A última gala de domingo, 18 de janeiro, da “1ª Companhia” não deixou ninguém indiferente. O que deveria ser uma noite de decisões normais transformou-se num “incêndio” digital após o anúncio dos quatro recrutas em risco de expulsão: Noélia Pereira, Rui Freitas, Rodrigo Castelhano e Manuel Melo.
A “Coincidência” que indignou a Internet
O foco da discórdia prende-se com Andrea Soares. Habitualmente, o formato tem levado cinco concorrentes a votos, mas, desta vez, apenas quatro ficaram em perigo, permitindo que a polêmica recruta escapasse à chapa.
A reação no “X” (antigo Twitter) foi imediata. Vários internautas acusaram o canal de manipular as regras para salvaguardar a permanência de Andrea. “Vão sempre 5 e hoje coincidência só vão 4. Acabou aqui o meu seguimento ao programa… palhaçada”, escreveu um espectador, acrescentando que o formato está a “perder toda a credibilidade”.
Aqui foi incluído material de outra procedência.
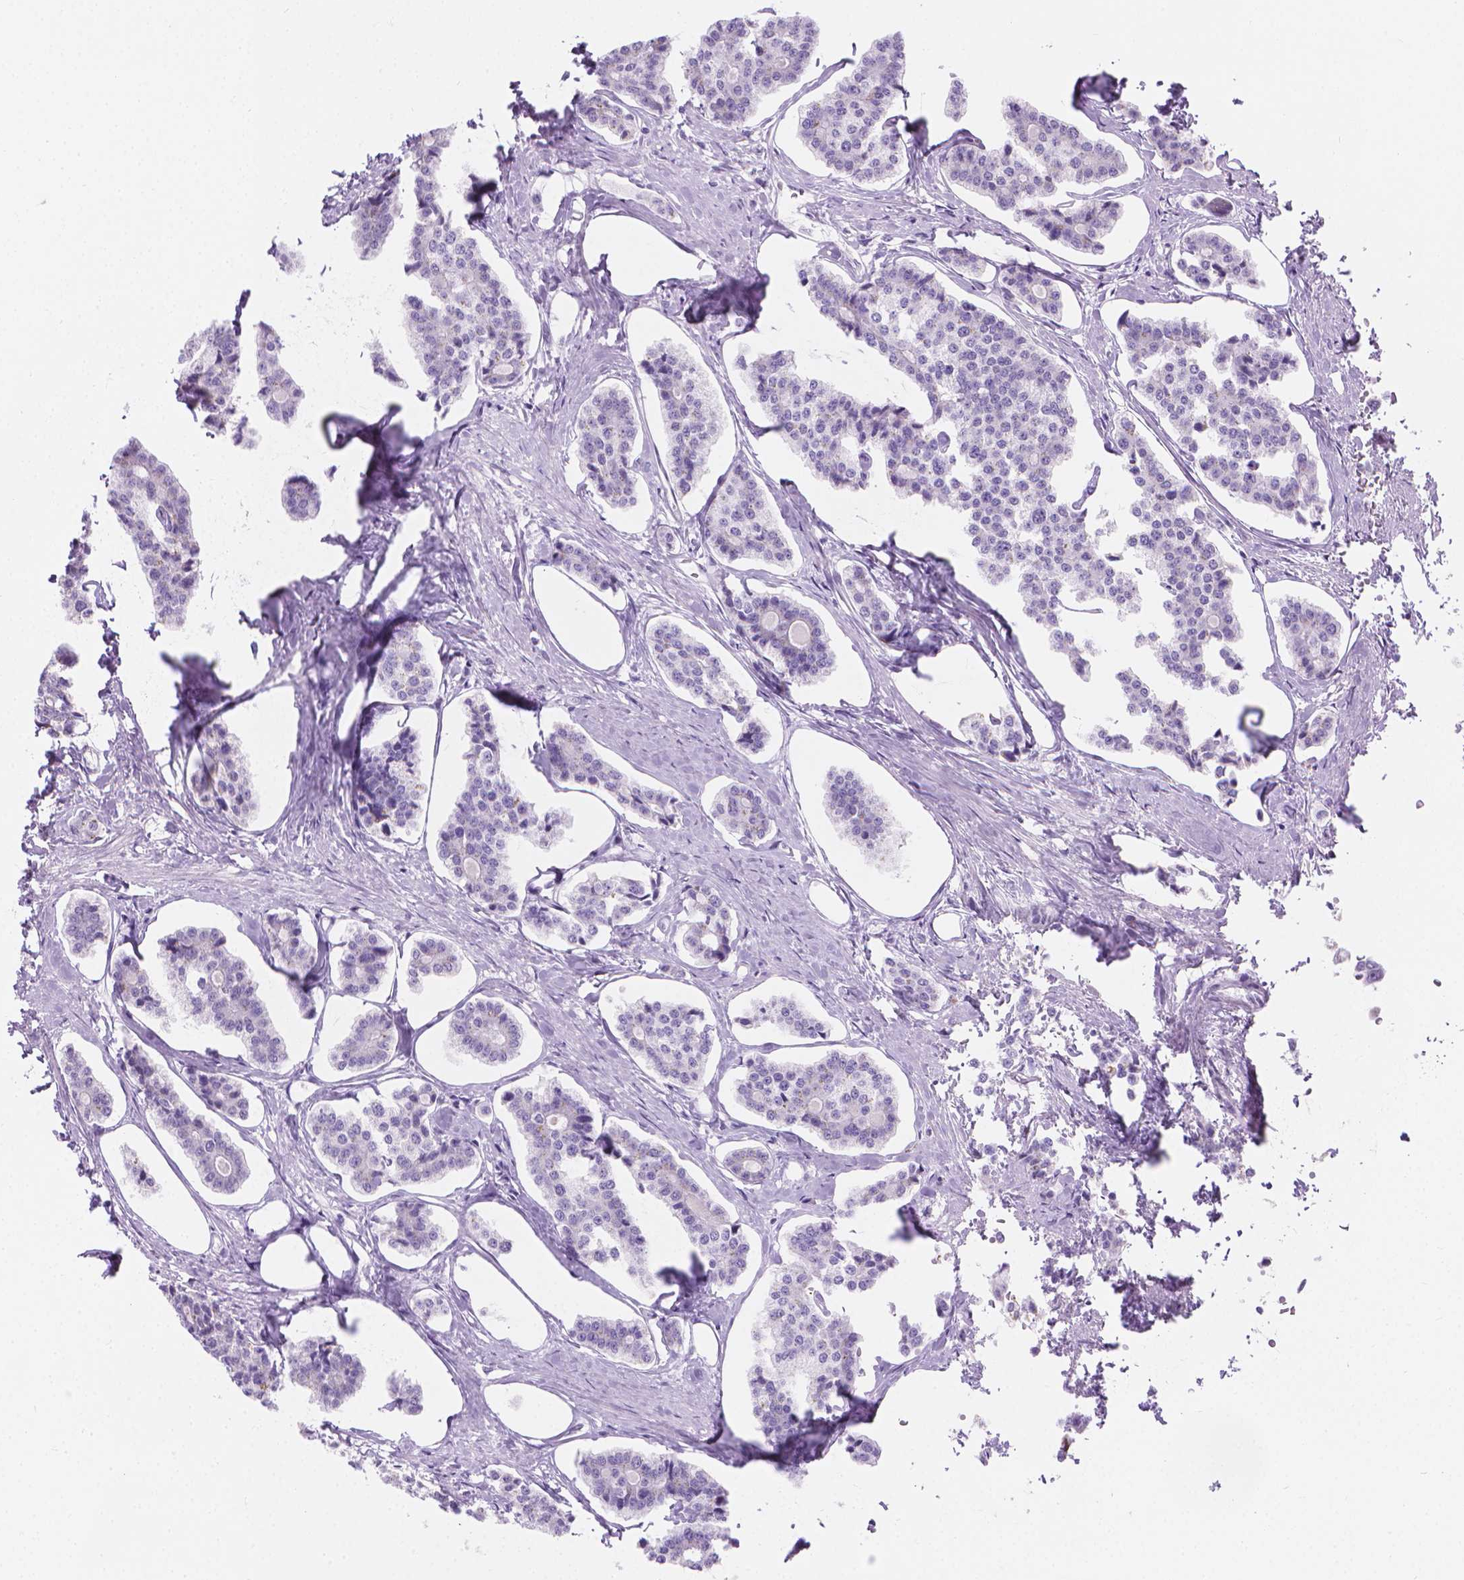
{"staining": {"intensity": "negative", "quantity": "none", "location": "none"}, "tissue": "carcinoid", "cell_type": "Tumor cells", "image_type": "cancer", "snomed": [{"axis": "morphology", "description": "Carcinoid, malignant, NOS"}, {"axis": "topography", "description": "Small intestine"}], "caption": "An image of human carcinoid is negative for staining in tumor cells. The staining was performed using DAB (3,3'-diaminobenzidine) to visualize the protein expression in brown, while the nuclei were stained in blue with hematoxylin (Magnification: 20x).", "gene": "CFAP52", "patient": {"sex": "female", "age": 65}}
A Resposta de Maria Botelho Moniz
Confrontada diretamente com as críticas, a apresentadora da TVI não se remeteu ao silêncio. Através das redes sociais, Maria Botelho Moniz fez questão de demarcar a sua posição e esclarecer que a responsabilidade da mecânica do jogo não passa pelas suas mãos.
“Como se fosse eu a decidir isso”, retorquiu a comunicadora, sublinhando que as decisões estruturais e as alterações no número de nomeados são da exclusiva competência da produção do programa.
O que se segue?
Com a poeira ainda por assentar, o público prepara-se agora para decidir quem abandona o quartel na próxima gala. Resta saber se esta vaga de indignação terá impacto nas audiências ou na postura da produção perante os restantes recrutas.